People were supported to maintain good health and appropriate referrals to other healthcare professionals had been made.

There was a clear management structure in place and staff were happy with the level of support they received.

People living in the home were supported to access activities that were made available to them and pastimes of their choice.

Auditing and quality monitoring systems were in place that allowed the service to demonstrate effectively the safety and quality of the home.

Inspection areas

Safe

Good

Updated 1 April 2017

The service was safe.

People told us they were safe and well cared for in this home.

Prescribed medicines were stored, administered and disposed of safely.

Effective

Good

Updated 1 April 2017

The service was effective.

People said they enjoyed the meals provided and appropriate assessments relating to nutritional requirements had been made.

Consent to care and treatment had been obtained involving, where required, appropriate others.

Staff had received the relevant training to fulfil their roles.

Caring

Good

Updated 1 April 2017

The service was caring.

People were treated with kindness and compassion and their dignity was respected.

People told us they were well cared for and were valued as individuals.

People’s wishes for how they preferred to be cared for at their end of life had been planned for.

Responsive

Good

Updated 1 April 2017

The service was responsive.

People who lived in the home and their relatives felt able to speak with staff or the management team about any concerns they had.

Staff took into account the needs and preferences of the people they supported.

People were supported to engage in activities which were provided.

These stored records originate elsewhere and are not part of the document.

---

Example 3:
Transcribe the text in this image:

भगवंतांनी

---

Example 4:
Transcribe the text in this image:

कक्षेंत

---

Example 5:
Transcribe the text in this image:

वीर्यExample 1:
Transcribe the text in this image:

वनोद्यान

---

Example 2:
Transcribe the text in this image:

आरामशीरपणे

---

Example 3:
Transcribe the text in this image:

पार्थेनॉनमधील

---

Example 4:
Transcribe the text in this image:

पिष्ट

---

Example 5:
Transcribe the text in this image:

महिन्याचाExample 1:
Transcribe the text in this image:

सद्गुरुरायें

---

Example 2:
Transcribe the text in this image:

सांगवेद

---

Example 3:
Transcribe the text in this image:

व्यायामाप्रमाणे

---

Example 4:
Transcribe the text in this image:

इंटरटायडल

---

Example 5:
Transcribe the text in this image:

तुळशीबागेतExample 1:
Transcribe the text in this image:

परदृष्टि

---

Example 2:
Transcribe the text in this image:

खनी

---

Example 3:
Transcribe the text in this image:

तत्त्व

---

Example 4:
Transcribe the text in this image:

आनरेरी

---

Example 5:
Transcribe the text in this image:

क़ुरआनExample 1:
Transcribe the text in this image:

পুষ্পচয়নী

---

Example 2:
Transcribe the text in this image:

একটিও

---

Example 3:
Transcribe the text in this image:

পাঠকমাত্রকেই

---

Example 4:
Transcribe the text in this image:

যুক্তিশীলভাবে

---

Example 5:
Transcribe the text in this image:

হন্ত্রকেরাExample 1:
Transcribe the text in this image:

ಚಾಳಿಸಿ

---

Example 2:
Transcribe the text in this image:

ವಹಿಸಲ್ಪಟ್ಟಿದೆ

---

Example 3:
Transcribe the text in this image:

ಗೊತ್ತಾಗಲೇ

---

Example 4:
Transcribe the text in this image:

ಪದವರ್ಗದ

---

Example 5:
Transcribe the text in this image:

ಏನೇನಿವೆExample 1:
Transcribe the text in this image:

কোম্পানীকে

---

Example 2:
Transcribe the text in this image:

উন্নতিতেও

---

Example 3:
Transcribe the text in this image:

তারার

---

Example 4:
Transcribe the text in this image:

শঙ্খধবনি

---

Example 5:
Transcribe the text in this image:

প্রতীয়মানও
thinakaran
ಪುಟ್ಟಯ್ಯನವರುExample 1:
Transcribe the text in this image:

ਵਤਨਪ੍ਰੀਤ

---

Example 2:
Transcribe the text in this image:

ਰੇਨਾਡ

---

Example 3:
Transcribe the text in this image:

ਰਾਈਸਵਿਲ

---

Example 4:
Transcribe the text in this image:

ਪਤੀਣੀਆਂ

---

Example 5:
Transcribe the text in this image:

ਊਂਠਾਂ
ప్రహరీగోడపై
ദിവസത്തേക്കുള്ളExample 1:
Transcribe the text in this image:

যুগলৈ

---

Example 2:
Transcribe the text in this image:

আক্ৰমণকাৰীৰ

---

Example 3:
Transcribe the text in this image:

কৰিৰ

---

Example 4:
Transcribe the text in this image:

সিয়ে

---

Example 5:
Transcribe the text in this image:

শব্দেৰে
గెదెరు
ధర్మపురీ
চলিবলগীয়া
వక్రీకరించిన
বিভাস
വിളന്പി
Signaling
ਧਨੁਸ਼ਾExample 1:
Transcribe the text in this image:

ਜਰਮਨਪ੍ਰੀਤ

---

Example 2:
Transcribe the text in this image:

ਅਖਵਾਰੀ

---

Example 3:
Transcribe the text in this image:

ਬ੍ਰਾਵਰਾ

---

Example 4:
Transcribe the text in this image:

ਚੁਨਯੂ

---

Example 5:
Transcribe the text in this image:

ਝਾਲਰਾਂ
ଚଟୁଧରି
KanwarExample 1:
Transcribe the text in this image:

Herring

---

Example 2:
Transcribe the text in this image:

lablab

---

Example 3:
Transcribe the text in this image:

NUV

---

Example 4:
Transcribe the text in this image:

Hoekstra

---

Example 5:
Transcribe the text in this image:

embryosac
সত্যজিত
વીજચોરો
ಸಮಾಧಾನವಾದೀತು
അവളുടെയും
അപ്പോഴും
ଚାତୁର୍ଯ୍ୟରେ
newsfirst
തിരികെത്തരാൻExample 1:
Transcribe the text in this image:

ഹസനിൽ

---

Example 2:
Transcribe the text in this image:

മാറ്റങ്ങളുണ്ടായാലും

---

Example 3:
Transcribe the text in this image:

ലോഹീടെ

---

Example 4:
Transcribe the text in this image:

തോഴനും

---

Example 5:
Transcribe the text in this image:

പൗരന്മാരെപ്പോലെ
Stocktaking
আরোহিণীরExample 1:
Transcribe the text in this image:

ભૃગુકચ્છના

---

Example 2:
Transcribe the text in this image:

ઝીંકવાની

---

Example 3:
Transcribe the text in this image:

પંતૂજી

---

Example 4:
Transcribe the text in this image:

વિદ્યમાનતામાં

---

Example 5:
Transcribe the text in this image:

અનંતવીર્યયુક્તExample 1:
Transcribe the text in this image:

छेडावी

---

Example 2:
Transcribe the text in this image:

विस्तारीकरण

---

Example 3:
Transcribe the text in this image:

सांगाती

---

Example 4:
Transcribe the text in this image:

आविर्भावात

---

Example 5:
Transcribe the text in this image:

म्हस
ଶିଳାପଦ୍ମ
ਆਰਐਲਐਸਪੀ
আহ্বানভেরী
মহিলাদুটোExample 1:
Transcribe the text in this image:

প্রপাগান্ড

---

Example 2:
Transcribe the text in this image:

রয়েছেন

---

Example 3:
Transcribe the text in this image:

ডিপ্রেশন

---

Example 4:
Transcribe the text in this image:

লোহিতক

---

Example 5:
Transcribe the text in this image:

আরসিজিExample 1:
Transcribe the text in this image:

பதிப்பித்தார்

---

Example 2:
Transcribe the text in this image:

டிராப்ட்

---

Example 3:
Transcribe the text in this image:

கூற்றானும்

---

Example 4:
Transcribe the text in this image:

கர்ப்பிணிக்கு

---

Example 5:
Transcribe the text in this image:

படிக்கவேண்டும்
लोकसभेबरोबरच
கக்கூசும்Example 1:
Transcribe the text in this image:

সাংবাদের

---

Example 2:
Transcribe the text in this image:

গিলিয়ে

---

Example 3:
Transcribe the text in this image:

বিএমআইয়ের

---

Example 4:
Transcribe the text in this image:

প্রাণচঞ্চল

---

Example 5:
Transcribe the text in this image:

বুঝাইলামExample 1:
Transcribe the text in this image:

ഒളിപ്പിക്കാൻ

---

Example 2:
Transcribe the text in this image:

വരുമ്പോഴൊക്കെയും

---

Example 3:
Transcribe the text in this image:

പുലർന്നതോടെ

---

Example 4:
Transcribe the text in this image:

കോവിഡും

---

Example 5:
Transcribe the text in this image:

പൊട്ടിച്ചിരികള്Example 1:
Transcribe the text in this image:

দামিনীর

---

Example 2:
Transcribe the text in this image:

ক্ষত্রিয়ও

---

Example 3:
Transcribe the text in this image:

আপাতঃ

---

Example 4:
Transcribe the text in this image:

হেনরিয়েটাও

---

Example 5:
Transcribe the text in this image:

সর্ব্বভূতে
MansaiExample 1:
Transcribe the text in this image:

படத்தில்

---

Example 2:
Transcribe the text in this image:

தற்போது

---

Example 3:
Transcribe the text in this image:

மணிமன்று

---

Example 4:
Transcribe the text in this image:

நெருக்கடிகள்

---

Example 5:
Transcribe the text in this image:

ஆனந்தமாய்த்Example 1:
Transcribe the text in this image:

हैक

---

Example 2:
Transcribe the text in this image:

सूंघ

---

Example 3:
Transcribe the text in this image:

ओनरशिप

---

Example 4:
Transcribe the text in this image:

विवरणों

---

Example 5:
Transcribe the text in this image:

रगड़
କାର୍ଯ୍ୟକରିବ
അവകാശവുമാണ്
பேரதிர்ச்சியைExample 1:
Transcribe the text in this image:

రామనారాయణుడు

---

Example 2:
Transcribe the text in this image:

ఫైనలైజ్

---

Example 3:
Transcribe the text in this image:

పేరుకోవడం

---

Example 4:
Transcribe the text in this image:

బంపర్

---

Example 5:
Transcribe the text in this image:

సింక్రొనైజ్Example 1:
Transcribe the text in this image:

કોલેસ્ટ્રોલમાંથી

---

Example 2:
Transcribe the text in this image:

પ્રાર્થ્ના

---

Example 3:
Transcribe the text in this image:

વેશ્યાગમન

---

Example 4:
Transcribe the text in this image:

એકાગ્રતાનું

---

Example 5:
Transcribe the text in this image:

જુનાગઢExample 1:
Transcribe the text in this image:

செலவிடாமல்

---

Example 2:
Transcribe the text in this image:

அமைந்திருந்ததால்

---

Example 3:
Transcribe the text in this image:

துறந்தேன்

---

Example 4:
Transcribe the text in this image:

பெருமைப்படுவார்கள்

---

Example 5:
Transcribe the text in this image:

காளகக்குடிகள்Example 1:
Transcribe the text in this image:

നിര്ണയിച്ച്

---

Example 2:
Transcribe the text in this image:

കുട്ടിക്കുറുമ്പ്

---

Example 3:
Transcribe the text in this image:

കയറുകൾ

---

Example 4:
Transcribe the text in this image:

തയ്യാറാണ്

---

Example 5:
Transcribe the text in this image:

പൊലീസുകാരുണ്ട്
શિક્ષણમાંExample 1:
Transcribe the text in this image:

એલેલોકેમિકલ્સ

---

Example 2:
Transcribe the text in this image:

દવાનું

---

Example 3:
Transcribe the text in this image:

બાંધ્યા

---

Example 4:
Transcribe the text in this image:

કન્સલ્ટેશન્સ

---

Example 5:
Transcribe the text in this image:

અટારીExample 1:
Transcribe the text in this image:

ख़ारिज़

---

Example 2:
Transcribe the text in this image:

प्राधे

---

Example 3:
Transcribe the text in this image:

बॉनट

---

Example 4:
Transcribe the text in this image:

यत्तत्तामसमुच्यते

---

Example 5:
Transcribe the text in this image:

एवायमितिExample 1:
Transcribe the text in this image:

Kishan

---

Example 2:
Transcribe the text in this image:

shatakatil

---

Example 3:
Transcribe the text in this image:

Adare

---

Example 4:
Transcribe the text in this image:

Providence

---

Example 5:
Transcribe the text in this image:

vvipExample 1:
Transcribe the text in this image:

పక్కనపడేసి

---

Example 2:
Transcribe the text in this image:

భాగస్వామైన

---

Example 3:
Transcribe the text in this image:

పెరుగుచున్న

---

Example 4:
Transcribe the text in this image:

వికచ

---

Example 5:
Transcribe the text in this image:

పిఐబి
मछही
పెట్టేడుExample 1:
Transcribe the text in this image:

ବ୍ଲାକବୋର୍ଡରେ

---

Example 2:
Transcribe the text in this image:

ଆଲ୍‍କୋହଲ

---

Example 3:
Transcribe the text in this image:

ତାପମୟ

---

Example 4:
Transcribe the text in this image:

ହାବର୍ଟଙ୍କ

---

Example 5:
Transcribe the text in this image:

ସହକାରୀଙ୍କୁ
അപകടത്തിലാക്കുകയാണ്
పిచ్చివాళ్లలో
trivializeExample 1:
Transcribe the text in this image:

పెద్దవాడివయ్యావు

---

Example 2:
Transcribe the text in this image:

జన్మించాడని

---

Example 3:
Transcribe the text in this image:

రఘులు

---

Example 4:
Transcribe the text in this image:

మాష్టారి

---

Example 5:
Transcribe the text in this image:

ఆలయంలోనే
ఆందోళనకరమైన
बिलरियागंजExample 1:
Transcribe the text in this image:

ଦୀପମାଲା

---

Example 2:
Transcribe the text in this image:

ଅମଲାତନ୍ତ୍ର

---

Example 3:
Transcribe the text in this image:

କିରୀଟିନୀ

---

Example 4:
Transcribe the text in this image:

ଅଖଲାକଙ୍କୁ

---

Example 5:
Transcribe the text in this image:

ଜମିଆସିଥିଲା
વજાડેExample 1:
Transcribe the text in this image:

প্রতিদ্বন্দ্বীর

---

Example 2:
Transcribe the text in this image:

Care plans and records showed that people were seen by appropriate professionals, when required, to meet their physical and mental health needs.

Well-led

Good

Updated 1 April 2017

The service was well-led.

Formal systems were in place to record quality monitoring and safety of the service provision.

Staff told us they felt supported and listened to by the registered manager and registered providers.

People living in the home and their relatives were able to give their views and take part in meetings and discussions about the service.